Les sapeurs-pompiers français au contact des réfugiés venus d’Ukraine. DR
Qu’est-ce qui vous a impacté lors de cette mission ?
Ce n’était pas ma première mission en zone de guerre mais ce qui m’a impacté à ce moment c’est le fait que cette guerre se déroule à nos portes, pratiquement chez nous. Le fait également que des civils et plus particulièrement des enfants soient touchés. Lors de ma mission en mars, la situation était instable, les bombardements étaient quotidiens. Notre sécurité était directement menacée. Ce contexte était très étrange : celui de voir passer tous les jours des convois transportant des armes lourdes, des chars… Je n’y étais pas en tant que militaire mais comme pompier. Nous n’avions donc pas de gilet par balles, pas d’armes.
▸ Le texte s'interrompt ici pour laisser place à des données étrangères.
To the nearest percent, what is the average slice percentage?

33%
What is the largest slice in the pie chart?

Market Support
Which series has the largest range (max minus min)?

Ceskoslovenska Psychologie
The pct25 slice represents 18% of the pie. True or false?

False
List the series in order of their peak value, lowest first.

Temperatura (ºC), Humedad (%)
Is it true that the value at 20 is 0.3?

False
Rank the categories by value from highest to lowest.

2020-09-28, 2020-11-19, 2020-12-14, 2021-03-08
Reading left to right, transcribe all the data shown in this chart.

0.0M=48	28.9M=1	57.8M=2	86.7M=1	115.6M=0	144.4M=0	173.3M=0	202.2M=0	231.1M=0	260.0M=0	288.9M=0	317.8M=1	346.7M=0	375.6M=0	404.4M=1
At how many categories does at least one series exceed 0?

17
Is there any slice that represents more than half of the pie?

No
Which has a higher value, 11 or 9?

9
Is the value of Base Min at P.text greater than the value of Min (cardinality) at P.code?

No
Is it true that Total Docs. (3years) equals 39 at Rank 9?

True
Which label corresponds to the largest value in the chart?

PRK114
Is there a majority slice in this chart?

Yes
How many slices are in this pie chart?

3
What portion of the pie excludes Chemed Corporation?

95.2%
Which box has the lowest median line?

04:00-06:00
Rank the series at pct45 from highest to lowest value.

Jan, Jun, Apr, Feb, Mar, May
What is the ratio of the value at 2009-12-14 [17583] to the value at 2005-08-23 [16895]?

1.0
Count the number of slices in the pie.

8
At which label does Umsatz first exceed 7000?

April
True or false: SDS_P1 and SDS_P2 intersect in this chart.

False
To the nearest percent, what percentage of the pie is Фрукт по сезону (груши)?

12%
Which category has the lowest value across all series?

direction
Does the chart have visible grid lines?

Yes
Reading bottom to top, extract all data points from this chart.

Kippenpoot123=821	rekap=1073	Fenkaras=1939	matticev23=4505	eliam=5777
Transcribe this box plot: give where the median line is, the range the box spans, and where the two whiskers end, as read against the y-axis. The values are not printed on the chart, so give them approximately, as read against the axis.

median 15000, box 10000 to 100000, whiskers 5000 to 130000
Nous avions juste notre matériel médical.
Et après votre retour en France ?
Nous avons effectué le trajet retour d’une traite sans faire aucune pause d’étape car nous étions pressés de rentrer, ces dix jours ont été pour nous d’une intensité sans commune mesure. Une fois à Lyon, il m’a fallu une semaine pour m’en remettre. Il m’était très difficile de voir des enfants. J’ai repris mes astreintes de médecin chez les pompiers deux jours après mon retour de mission. Une de mes premières interventions s’est déroulée lors de l’explosion d’une bonbonne de gaz. Les pompiers arrivés sur place n’avaient pas eu le temps de s’équiper, ils ont été blastés par le souffle de l’explosion et la bonbonne a atterrit au milieu de la cour d’un collège. Le SAMU a demandé que j’y aille, je leur ai dit que je ne préférais pas m’occuper d’enfants cette première semaine de reprise.
Etes-vous retourné en Ukraine après cette mission ?
On m’a proposé de revenir mais je n’ai pas accepté. Une des raisons est qu’ici, en France, nous manquons de moyens, particulièrement de médecins. A Lyon, nous devrions être 8 médecins pompiers, nous ne sommes que trois alors qu’il y a des besoins énormes. Il existe en France des zones de grande détresse … Trois mois après l’Ukraine, j’ai par exemple été appelé pour une terrible fusillade au nord de Lyon impliquant quatre jeunes de moins de 20 ans dont deux sont décédés et deux autres grièvement blessés. Cela devient une norme pour les gens qui vivent dans ces zones au quotidien.